Why is almost no one planning for a future without the Colorado River?

·5 min read
A dead fish sits on cracked earth above the water level on Lake Mead, on Monday, May 9, 2022, near Boulder City, Nev.
A dead fish sits on cracked earth above the water level on Lake Mead, on Monday, May 9, 2022, near Boulder City, Nev.

You’d think that, given how dangerously low Lake Mead is getting, we’d have a good idea of what life might look like without that water.

Yet few major players are modeling for a future without Colorado River water – or even a future in which we are asked to live on markedly less of it.

Ironically, the deeper the lake plunges, the more reluctant water managers seem to be about fleshing out the worst-case scenario.

That’s a mistake.

Reclamation is focused on the near term

There is virtually no chance that Lake Mead or the upstream Lake Powell that feeds it could hit “dead pool” – the point where water levels are so low that none flows downstream – in the federal Bureau of Reclamation’s most recent five-year forecast.

But the forecast also suggests that both lakes could hit what’s called “minimum power pool” – the point at which all hydropower generation stops – by 2026.

We’ve taken unprecedented, emergency actions to keep the power on at Lake Powell, because if we don’t, the alternative means taking the risky step of flowing a ton of water through smaller pipes that weren’t designed to handle it, particularly for an extended period.

But those actions are just a temporary prop.

We are still facing a nearly 1 in 4 chance of Lake Powell returning to “minimum power pool” by 2024 – a risk that remains steady through 2026, the latest year for which Reclamation has forecast.

Even though the rules for operating the reservoirs expire in 2026, and we should be knee-deep in negotiations for how we manage Lake Mead and Lake Powell for the next 20 years, Reclamation’s modeling remains focused on the short term.

“Reclamation is very concerned about the ongoing drought, the possibility of continuing low-runoff conditions, and the implications for the Colorado River Basin system,” Lower Basin spokesperson Patti Aaron said via email, “but at this time we are focused on near-term actions and not exploring modeling of specific long-term future scenarios.

“Additionally, we are not making assumptions about how Reclamation or our partners and stakeholders may respond to low system conditions beyond current policies … .”

Southern Nevada is one of the few to go there

Problem is, few of the other major players – the state and regional water agencies that will negotiate the next 20 years of operating rules – are making those assumptions, either.

Southern Nevada Water Authority is one of the few to have done this sort of modeling and publicly share the results.

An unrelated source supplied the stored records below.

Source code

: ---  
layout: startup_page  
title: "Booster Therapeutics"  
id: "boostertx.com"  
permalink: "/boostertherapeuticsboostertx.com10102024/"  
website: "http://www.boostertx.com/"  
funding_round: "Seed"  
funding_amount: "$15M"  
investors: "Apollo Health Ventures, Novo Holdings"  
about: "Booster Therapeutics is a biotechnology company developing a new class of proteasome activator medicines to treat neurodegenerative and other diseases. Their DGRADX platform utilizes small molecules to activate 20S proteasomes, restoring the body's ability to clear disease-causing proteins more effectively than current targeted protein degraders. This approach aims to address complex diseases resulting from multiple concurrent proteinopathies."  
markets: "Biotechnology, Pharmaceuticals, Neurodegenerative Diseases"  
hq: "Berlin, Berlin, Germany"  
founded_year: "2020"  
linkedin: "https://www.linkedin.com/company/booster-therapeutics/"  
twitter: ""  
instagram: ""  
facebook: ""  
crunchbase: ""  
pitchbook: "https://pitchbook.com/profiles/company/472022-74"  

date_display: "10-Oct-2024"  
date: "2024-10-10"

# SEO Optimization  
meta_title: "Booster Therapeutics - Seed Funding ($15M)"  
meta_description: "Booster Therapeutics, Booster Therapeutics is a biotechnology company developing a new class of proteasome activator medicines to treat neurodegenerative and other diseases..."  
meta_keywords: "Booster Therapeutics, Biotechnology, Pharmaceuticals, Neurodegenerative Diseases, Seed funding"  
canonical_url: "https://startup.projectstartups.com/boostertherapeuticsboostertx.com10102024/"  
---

The authority, which relies heavily on Lake Mead to sustain the Las Vegas area, modeled how a Colorado River that produces 11 million acre-feet of water annually might impact its long-term supplies. That’s on the low end of what the river has flowed in recent years, and far less than the 15 million acre-feet assigned to states decades ago.

The analysis is part of its annual water resource plan and wasn’t meant to determine how dwindling runoff might impact other users or the wider river. But it predicts that Lake Mead will continue to plummet through 2025 and dip into “dead pool” territory multiple times over the next 50 years.

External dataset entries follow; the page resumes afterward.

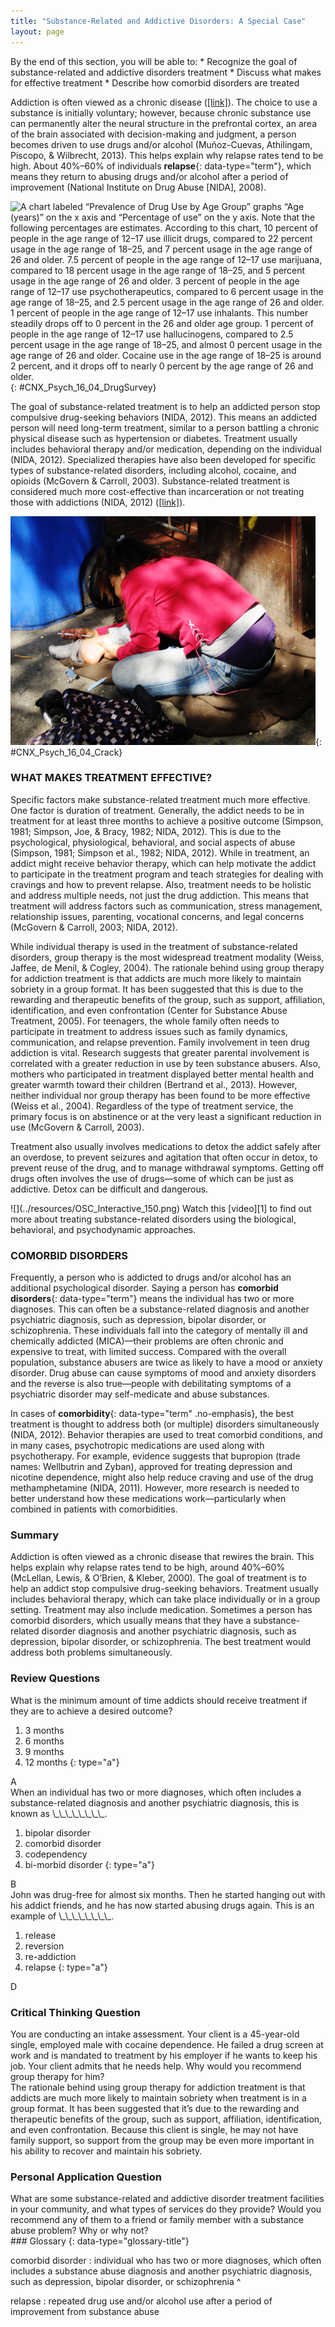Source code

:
 ```yaml
---
title: "Substance-Related and Addictive Disorders: A Special Case"
layout: page
---
```



<div data-type="abstract" markdown="1">
By the end of this section, you will be able to:
* Recognize the goal of substance-related and addictive disorders treatment
* Discuss what makes for effective treatment
* Describe how comorbid disorders are treated

</div>

Addiction is often viewed as a chronic disease ([\[link\]](#CNX_Psych_16_04_DrugSurvey)). The choice to use a substance is initially voluntary; however, because chronic substance use can permanently alter the neural structure in the prefrontal cortex, an area of the brain associated with decision-making and judgment, a person becomes driven to use drugs and/or alcohol (Muñoz-Cuevas, Athilingam, Piscopo, &amp; Wilbrecht, 2013). This helps explain why relapse rates tend to be high. About 40%–60% of individuals **relapse**{: data-type="term"}, which means they return to abusing drugs and/or alcohol after a period of improvement (National Institute on Drug Abuse \[NIDA\], 2008).

 ![A chart labeled &#x201C;Prevalence of Drug Use by Age Group&#x201D; graphs &#x201C;Age (years)&#x201D; on the x axis and &#x201C;Percentage of use&#x201D; on the y axis. Note that the following percentages are estimates. According to this chart, 10 percent of people in the age range of 12&#x2013;17 use illicit drugs, compared to 22 percent usage in the age range of 18&#x2013;25, and 7 percent usage in the age range of 26 and older. 7.5 percent of people in the age range of 12&#x2013;17 use marijuana, compared to 18 percent usage in the age range of 18&#x2013;25, and 5 percent usage in the age range of 26 and older. 3 percent of people in the age range of 12&#x2013;17 use psychotherapeutics, compared to 6 percent usage in the age range of 18&#x2013;25, and 2.5 percent usage in the age range of 26 and older. 1 percent of people in the age range of 12&#x2013;17 use inhalants. This number steadily drops off to 0 percent in the 26 and older age group. 1 percent of people in the age range of 12&#x2013;17 use hallucinogens, compared to 2.5 percent usage in the age range of 18&#x2013;25, and almost 0 percent usage in the age range of 26 and older. Cocaine use in the age range of 18&#x2013;25 is around 2 percent, and it drops off to nearly 0 percent by the age range of 26 and older.](../resources/CNX_Psych_16_04_DrugSurvey.jpg "The National Survey on Drug Use and Health shows trends in prevalence of various drugs for ages 12&#x2013;17, 18&#x2013;25, and 26 or older."){: #CNX_Psych_16_04_DrugSurvey}

The goal of substance-related treatment is to help an addicted person stop compulsive drug-seeking behaviors (NIDA, 2012). This means an addicted person will need long-term treatment, similar to a person battling a chronic physical disease such as hypertension or diabetes. Treatment usually includes behavioral therapy and/or medication, depending on the individual (NIDA, 2012). Specialized therapies have also been developed for specific types of substance-related disorders, including alcohol, cocaine, and opioids (McGovern &amp; Carroll, 2003). Substance-related treatment is considered much more cost-effective than incarceration or not treating those with addictions (NIDA, 2012) ([\[link\]](#CNX_Psych_16_04_Crack)).

 ![A photograph shows a person injecting heroin intravenously with a hypodermic needle into her ankle.](../resources/CNX_Psych_16_04_Crack.jpg "Substance use and abuse costs the United States over $600 billion a year (NIDA, 2012). This addict is using heroin. (credit: &quot;jellymc - urbansnaps&quot;/Flickr)"){: #CNX_Psych_16_04_Crack}

### WHAT MAKES TREATMENT EFFECTIVE?

Specific factors make substance-related treatment much more effective. One factor is duration of treatment. Generally, the addict needs to be in treatment for at least three months to achieve a positive outcome (Simpson, 1981; Simpson, Joe, &amp; Bracy, 1982; NIDA, 2012). This is due to the psychological, physiological, behavioral, and social aspects of abuse (Simpson, 1981; Simpson et al., 1982; NIDA, 2012). While in treatment, an addict might receive behavior therapy, which can help motivate the addict to participate in the treatment program and teach strategies for dealing with cravings and how to prevent relapse. Also, treatment needs to be holistic and address multiple needs, not just the drug addiction. This means that treatment will address factors such as communication, stress management, relationship issues, parenting, vocational concerns, and legal concerns (McGovern &amp; Carroll, 2003; NIDA, 2012).

While individual therapy is used in the treatment of substance-related disorders, group therapy is the most widespread treatment modality (Weiss, Jaffee, de Menil, &amp; Cogley, 2004). The rationale behind using group therapy for addiction treatment is that addicts are much more likely to maintain sobriety in a group format. It has been suggested that this is due to the rewarding and therapeutic benefits of the group, such as support, affiliation, identification, and even confrontation (Center for Substance Abuse Treatment, 2005). For teenagers, the whole family often needs to participate in treatment to address issues such as family dynamics, communication, and relapse prevention. Family involvement in teen drug addiction is vital. Research suggests that greater parental involvement is correlated with a greater reduction in use by teen substance abusers. Also, mothers who participated in treatment displayed better mental health and greater warmth toward their children (Bertrand et al., 2013). However, neither individual nor group therapy has been found to be more effective (Weiss et al., 2004). Regardless of the type of treatment service, the primary focus is on abstinence or at the very least a significant reduction in use (McGovern &amp; Carroll, 2003).

Treatment also usually involves medications to detox the addict safely after an overdose, to prevent seizures and agitation that often occur in detox, to prevent reuse of the drug, and to manage withdrawal symptoms. Getting off drugs often involves the use of drugs—some of which can be just as addictive. Detox can be difficult and dangerous.

<div data-type="note" data-has-label="true" class="psychology link-to-learning" data-label="Link to Learning" markdown="1">
<span data-type="media" id="eip-idm118785904" data-alt=""> ![](../resources/OSC_Interactive_150.png) </span>
Watch this [video][1] to find out more about treating substance-related disorders using the biological, behavioral, and psychodynamic approaches.

</div>

### COMORBID DISORDERS

Frequently, a person who is addicted to drugs and/or alcohol has an additional psychological disorder. Saying a person has **comorbid disorders**{: data-type="term"} means the individual has two or more diagnoses. This can often be a substance-related diagnosis and another psychiatric diagnosis, such as depression, bipolar disorder, or schizophrenia. These individuals fall into the category of mentally ill and chemically addicted (MICA)—their problems are often chronic and expensive to treat, with limited success. Compared with the overall population, substance abusers are twice as likely to have a mood or anxiety disorder. Drug abuse can cause symptoms of mood and anxiety disorders and the reverse is also true—people with debilitating symptoms of a psychiatric disorder may self-medicate and abuse substances.

In cases of **comorbidity**{: data-type="term" .no-emphasis}, the best treatment is thought to address both (or multiple) disorders simultaneously (NIDA, 2012). Behavior therapies are used to treat comorbid conditions, and in many cases, psychotropic medications are used along with psychotherapy. For example, evidence suggests that bupropion (trade names: Wellbutrin and Zyban), approved for treating depression and nicotine dependence, might also help reduce craving and use of the drug methamphetamine (NIDA, 2011). However, more research is needed to better understand how these medications work—particularly when combined in patients with comorbidities.

### Summary

Addiction is often viewed as a chronic disease that rewires the brain. This helps explain why relapse rates tend to be high, around 40%–60% (McLellan, Lewis, &amp; O’Brien, &amp; Kleber, 2000). The goal of treatment is to help an addict stop compulsive drug-seeking behaviors. Treatment usually includes behavioral therapy, which can take place individually or in a group setting. Treatment may also include medication. Sometimes a person has comorbid disorders, which usually means that they have a substance-related disorder diagnosis and another psychiatric diagnosis, such as depression, bipolar disorder, or schizophrenia. The best treatment would address both problems simultaneously.

### Review Questions

<div data-type="exercise">
<div data-type="problem" markdown="1">
What is the minimum amount of time addicts should receive treatment if they are to achieve a desired outcome?

1.  3 months
2.  6 months
3.  9 months
4.  12 months
{: type="a"}

</div>
<div data-type="solution" markdown="1">
A

</div>
</div>

<div data-type="exercise">
<div data-type="problem" markdown="1">
When an individual has two or more diagnoses, which often includes a substance-related diagnosis and another psychiatric diagnosis, this is known as \_\_\_\_\_\_\_\_.

1.  bipolar disorder
2.  comorbid disorder
3.  codependency
4.  bi-morbid disorder
{: type="a"}

</div>
<div data-type="solution" markdown="1">
B

</div>
</div>

<div data-type="exercise">
<div data-type="problem" markdown="1">
John was drug-free for almost six months. Then he started hanging out with his addict friends, and he has now started abusing drugs again. This is an example of \_\_\_\_\_\_\_\_.

1.  release
2.  reversion
3.  re-addiction
4.  relapse
{: type="a"}

</div>
<div data-type="solution" markdown="1">
D

</div>
</div>

### Critical Thinking Question

<div data-type="exercise">
<div data-type="problem" markdown="1">
You are conducting an intake assessment. Your client is a 45-year-old single, employed male with cocaine dependence. He failed a drug screen at work and is mandated to treatment by his employer if he wants to keep his job. Your client admits that he needs help. Why would you recommend group therapy for him?

</div>
<div data-type="solution" markdown="1">
The rationale behind using group therapy for addiction treatment is that addicts are much more likely to maintain sobriety when treatment is in a group format. It has been suggested that it’s due to the rewarding and therapeutic benefits of the group, such as support, affiliation, identification, and even confrontation. Because this client is single, he may not have family support, so support from the group may be even more important in his ability to recover and maintain his sobriety.

</div>
</div>

### Personal Application Question

<div data-type="exercise">
<div data-type="problem" markdown="1">
What are some substance-related and addictive disorder treatment facilities in your community, and what types of services do they provide? Would you recommend any of them to a friend or family member with a substance abuse problem? Why or why not?

</div>
</div>

<div data-type="glossary" markdown="1">
### Glossary
{: data-type="glossary-title"}

comorbid disorder
: individual who has two or more diagnoses, which often includes a substance abuse diagnosis and another psychiatric diagnosis, such as depression, bipolar disorder, or schizophrenia
^

relapse
: repeated drug use and/or alcohol use after a period of improvement from substance abuse

</div>



[1]: http://openstaxcollege.org/l/subdisorder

The water authority used those assumptions to model how its water supplies might fare under various use scenarios, which also helped to inform its plans to curb outdoor use, particularly through turf removal. It concluded that existing water supplies should be sufficient if users meet a lower demand target, but that it would need additional supplies if they don’t.

All signs point to significantly less water

It’s a pity that more major players aren’t doing similar work.

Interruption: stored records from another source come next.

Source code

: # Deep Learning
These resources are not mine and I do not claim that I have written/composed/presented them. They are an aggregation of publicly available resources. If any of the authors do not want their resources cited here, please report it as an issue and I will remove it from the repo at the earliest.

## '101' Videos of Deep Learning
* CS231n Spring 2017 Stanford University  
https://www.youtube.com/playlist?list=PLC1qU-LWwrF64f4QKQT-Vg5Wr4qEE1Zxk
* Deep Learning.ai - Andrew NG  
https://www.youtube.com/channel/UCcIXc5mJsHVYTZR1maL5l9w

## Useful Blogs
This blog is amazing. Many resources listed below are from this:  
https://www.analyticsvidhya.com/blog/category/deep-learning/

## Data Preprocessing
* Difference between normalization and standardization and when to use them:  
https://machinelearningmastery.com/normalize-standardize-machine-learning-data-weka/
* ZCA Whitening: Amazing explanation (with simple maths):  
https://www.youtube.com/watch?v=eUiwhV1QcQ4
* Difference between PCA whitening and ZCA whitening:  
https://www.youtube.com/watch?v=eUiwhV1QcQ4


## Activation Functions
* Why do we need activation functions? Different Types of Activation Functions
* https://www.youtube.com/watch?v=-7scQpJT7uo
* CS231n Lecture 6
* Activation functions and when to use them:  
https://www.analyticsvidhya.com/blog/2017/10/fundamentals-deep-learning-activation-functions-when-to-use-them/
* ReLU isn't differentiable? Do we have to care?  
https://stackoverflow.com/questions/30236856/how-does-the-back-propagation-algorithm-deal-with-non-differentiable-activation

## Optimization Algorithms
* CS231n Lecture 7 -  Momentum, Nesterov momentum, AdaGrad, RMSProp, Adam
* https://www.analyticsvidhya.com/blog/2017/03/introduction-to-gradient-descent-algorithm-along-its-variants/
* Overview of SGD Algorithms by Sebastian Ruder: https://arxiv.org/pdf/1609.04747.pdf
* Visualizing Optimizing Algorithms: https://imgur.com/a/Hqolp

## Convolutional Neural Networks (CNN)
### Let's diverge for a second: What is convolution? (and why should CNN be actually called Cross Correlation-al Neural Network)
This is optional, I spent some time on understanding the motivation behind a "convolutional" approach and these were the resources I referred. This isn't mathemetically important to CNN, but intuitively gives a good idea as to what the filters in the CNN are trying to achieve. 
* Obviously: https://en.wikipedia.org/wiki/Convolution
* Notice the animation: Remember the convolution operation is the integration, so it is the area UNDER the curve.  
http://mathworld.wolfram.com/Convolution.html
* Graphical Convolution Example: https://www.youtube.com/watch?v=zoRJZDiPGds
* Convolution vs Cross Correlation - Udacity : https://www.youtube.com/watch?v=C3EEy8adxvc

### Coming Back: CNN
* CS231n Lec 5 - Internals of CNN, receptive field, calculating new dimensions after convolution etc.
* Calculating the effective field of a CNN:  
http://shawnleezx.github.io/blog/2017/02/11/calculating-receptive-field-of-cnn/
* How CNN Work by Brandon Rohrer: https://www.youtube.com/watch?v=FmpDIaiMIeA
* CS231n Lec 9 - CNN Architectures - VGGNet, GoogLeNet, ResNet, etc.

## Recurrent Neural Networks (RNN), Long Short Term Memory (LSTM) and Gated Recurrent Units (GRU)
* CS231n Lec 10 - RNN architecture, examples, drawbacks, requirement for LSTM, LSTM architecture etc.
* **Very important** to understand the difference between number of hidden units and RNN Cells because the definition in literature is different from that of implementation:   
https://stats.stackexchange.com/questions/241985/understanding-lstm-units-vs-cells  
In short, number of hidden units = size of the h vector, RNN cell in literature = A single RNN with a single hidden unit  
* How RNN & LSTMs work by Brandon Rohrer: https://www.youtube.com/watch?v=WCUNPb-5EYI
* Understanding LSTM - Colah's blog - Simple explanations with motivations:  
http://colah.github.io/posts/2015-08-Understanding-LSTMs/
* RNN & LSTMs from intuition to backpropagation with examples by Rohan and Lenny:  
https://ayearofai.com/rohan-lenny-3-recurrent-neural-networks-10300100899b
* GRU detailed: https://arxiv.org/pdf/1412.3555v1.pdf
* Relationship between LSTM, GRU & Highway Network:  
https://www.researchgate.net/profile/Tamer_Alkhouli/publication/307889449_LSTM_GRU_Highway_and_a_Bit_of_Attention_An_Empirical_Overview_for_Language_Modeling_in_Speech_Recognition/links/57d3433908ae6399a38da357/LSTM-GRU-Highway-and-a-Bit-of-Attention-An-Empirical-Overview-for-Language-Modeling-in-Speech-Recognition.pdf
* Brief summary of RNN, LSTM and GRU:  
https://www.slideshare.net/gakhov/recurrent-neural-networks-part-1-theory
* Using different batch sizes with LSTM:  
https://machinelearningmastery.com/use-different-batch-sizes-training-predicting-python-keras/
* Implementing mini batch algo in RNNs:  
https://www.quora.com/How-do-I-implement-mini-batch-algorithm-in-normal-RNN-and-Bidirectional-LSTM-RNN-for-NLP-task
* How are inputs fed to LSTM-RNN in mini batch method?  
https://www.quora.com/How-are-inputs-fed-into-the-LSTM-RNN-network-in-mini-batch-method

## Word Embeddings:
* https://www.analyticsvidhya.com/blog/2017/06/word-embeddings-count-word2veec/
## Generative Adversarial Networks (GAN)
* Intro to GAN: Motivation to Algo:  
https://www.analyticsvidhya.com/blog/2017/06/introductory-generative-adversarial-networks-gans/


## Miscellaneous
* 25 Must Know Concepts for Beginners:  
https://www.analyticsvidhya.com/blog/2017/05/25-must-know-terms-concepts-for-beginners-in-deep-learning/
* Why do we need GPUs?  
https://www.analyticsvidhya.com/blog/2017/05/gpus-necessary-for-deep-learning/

The last 20 years suggest that Lake Mead and Lake Powell will be unlikely to refill once they drain. We’ve had more than twice the number of years where the Colorado River flowed less than 10 million acre-feet since 2000 than we did in the last century, according to data presented by climate researcher Brad Udall.

Most scientists also agree that the Colorado River basin is only going to get hotter and drier.

Consumptive use would have to fall markedly and permanently, and the trend lines on runoff would probably have to reverse (and stay that way for years) to begin building back the storage we’ve lost in the nation’s largest reservoirs.

By how much? Good question.

No one appears to have modeled that specifically, though a recent analysis from the Future of the Colorado River suggested that to stabilize the lakes, the Lower Basin states, including Arizona, would need to make even deeper, permanent cuts while the Upper Basin states would need to give up their long-promised dream of growing use.

We need to know what's at stake

Modeling is tough work. There is a lot of uncertainty. Even the most revered experts are unsure exactly where we’re headed, though a new study from the Los Alamos Federal Laboratory suggests that Colorado could lose half or more of its snowpack by 2080.

There also are touchy politics involved.

Few major players like publicly talking about the possibility of little to no Colorado River water because they fear it will be perceived as a tacit embrace of that future, as if modeling for an 11 million acre-foot river (or less) means they’re ready to throw out decades of water law and appropriations.

We need to get over that.

All signs point to major trouble for Lake Mead and Lake Powell, and it’s high time to help everyone understand what’s at stake.